4,6,7,36 Furthermore, the genes
CFH,
C3, and
VEGFA have been associated with cardiovascular and coronary artery disease.
27,28 Morphologic changes in eyes with RPD suggest that these lesions follow the pattern of the watershed zones of the choroid, and correspond with local thinning of this layer.
37 Spaide
38 found that choroidal thinning is even more pronounced when RPD regress and photoreceptors shorten. A recent study of retinal imaging with adaptive optics showed that photoreceptor changes precede RPD regression.
39 Several histopathologic studies have studied the molecular content of RPD and SID and found significant overlap: both contain unesterified cholesterol, complement factor H, apolipoprotein E, and vitronectin.
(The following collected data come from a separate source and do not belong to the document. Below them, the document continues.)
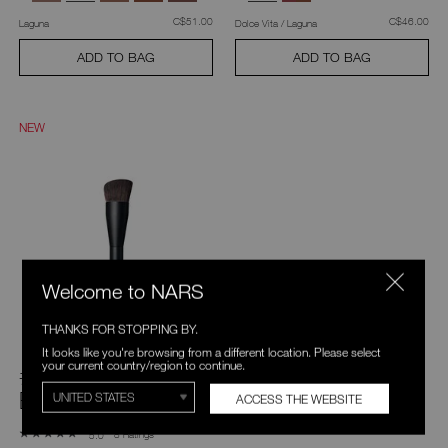
was
,
was
,
C$51.00
C$46.00
Laguna
Dolce Vita / Laguna
ADD TO BAG
ADD TO BAG
NEW
Welcome to NARS
THANKS FOR STOPPING BY.
It looks like you're browsing from a different location. Please select
your current country/region to continue.
#17 Cream Cheek
Brush
ACCESS THE WEBSITE
8 Ratings
5.0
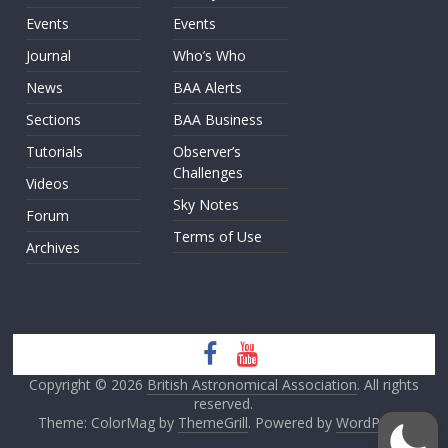
Events
Events
Journal
Who’s Who
News
BAA Alerts
Sections
BAA Business
Tutorials
Observer’s
Challenges
Videos
Sky Notes
Forum
Terms of Use
Archives
Copyright © 2026
British Astronomical Association
. All rights
reserved.
Theme: ColorMag by
ThemeGrill
. Powered by
WordPress
.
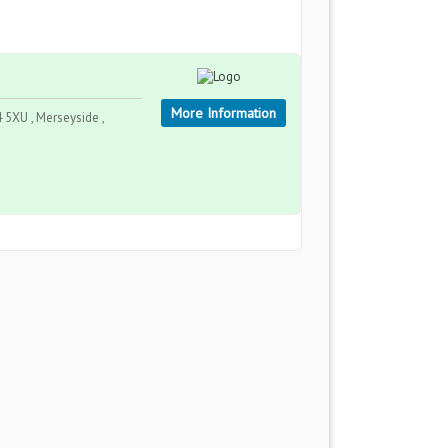
More Information
5XU , Merseyside ,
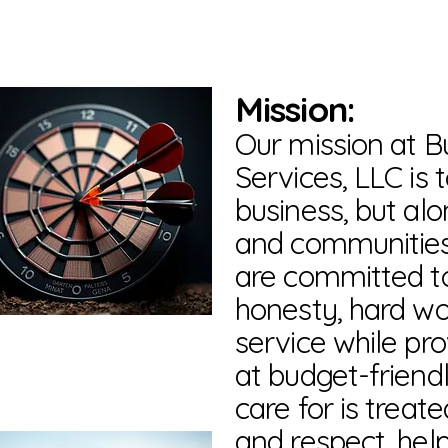
Mission:
Our mission at 
Services, LLC is
business, but al
and communities
are committed to
honesty, hard w
service while pro
at budget-friendl
care for is treat
and respect, hel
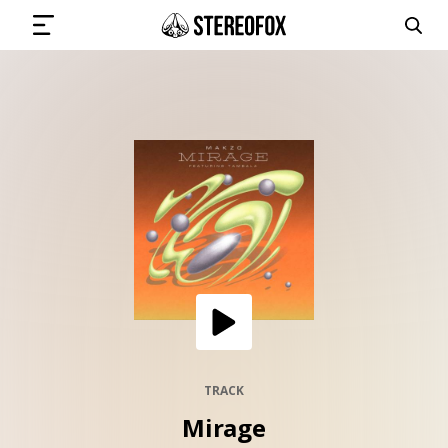
SIGN IN
SUBMIT MUSIC
GET THE NEWSLETTER
TRACKS
PLAYLISTS
TRACK
Mirage
ARTISTS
16,40 There are also remarkable differences: RPD lack immunoreactivity for photoreceptors, Müller cells, and RPE marker proteins, and have only low concentrations of esterified cholesterol and other neutral lipids.
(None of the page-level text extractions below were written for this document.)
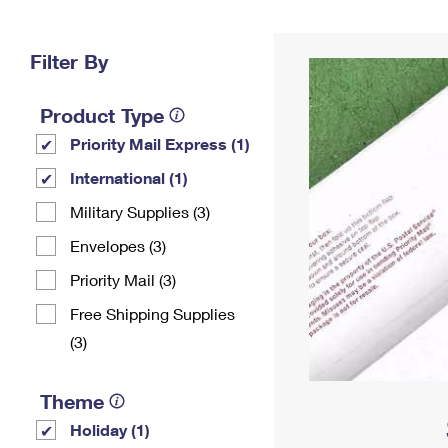
Change My
Rent/
Address
PO
Filter By
Product Type
Priority Mail Express (1)
International (1)
Military Supplies (3)
Envelopes (3)
Priority Mail (3)
Free Shipping Supplies
(3)
Theme
Holiday (1)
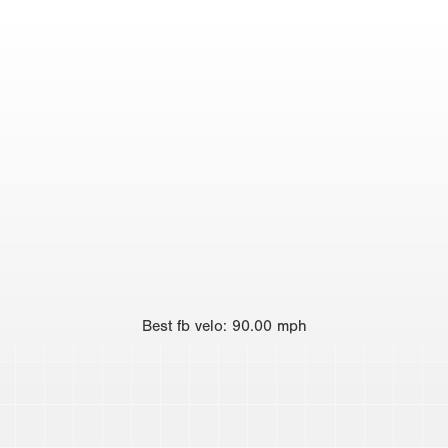
Best
fb velo
:
90.00
mph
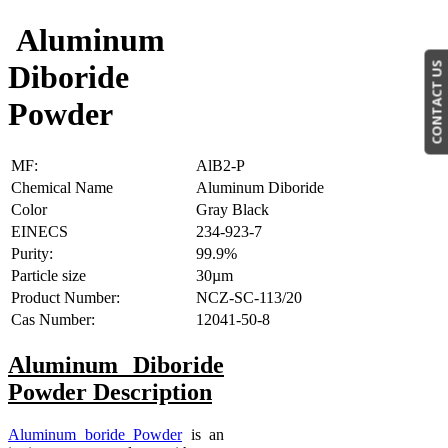
Aluminum
Diboride
CONTACT US
Powder
MF:
AlB2-P
Chemical Name
Aluminum Diboride
Color
Gray Black
EINECS
234-923-7
Purity:
99.9%
Particle size
30µm
Product Number:
NCZ-SC-113/20
Cas Number:
12041-50-8
Aluminum Diboride
Powder
Description
Aluminum boride Powder
is an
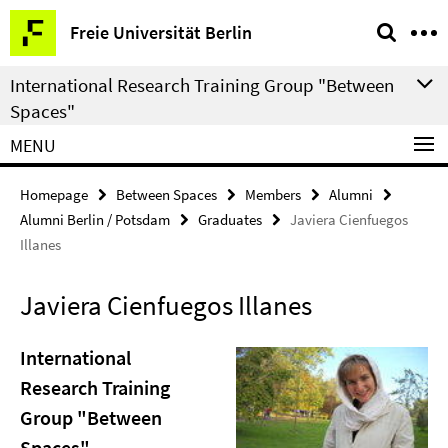
Springe
Service
Freie Universität Berlin
direkt
Navigation
zu
International Research Training Group "Between
Inhalt
Spaces"
MENU
Homepage
Between Spaces
Members
Alumni
Alumni Berlin / Potsdam
Graduates
Javiera Cienfuegos
Illanes
Javiera Cienfuegos Illanes
International
Research Training
Group "Between
Spaces"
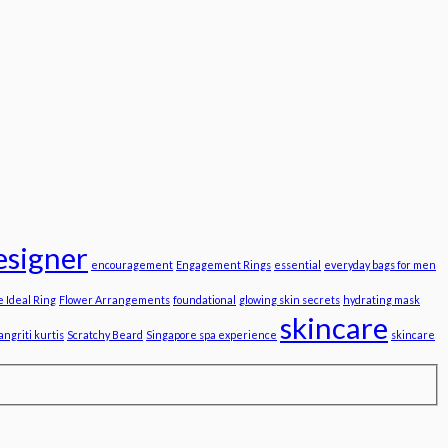
esigner
encouragement
Engagement Rings
essential
everyday bags for men
e Ideal Ring
Flower Arrangements
foundational
glowing skin secrets
hydrating mask
skincare
angriti kurtis
Scratchy Beard
Singapore spa experience
skincare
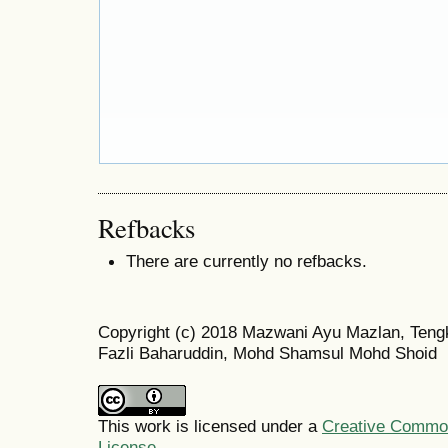
Refbacks
There are currently no refbacks.
Copyright (c) 2018 Mazwani Ayu Mazlan, Teng
Fazli Baharuddin, Mohd Shamsul Mohd Shoid
This work is licensed under a
Creative Commons
License
.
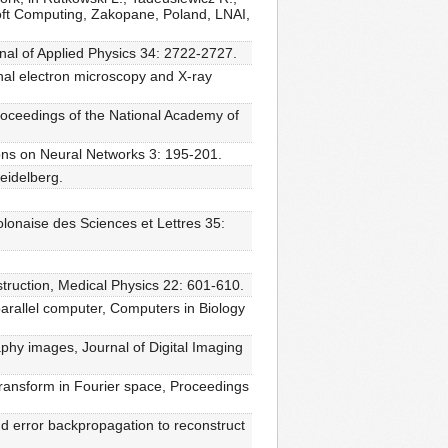
 Soft Computing, Zakopane, Poland, LNAI,
rnal of Applied Physics 34: 2722-2727.
nal electron microscopy and X-ray
Proceedings of the National Academy of
ons on Neural Networks 3: 195-201.
Heidelberg.
onaise des Sciences et Lettres 35:
struction, Medical Physics 22: 601-610.
parallel computer, Computers in Biology
phy images, Journal of Digital Imaging
transform in Fourier space, Proceedings
and error backpropagation to reconstruct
16,40 Why the deposit in RPD is located above rather than below the RPE cell is unclear. Several hypotheses have been made. Rudolf et al.
41 suggested that loss of RPE cell polarity may lead to deposition of unphagocytized photoreceptor outer segments above rather than below the RPE cell. Curcio et al.
16 suggest that perturbation of cholesterol homeostasis and the lipid transfer between the RPE cell and the photoreceptor cell in the context of an outer retinal lipid-recycling program, could explain the formation of these deposits. Another hypothesis may be that shortening of the RPE villi
42 jeopardize close contact with photoreceptor outer segments, and may hamper uptake of shed discs from the photoreceptor by the RPE cell. In AMD, the formation of RPD appears to follow that of soft drusen, because the concurrence of these lesions carries a higher risk of progression to late AMD.
4,6,20 How the associated genes, the choroidal anatomic changes, and formation of drusenoid material above the RPE are related remains an intriguing question for future studies.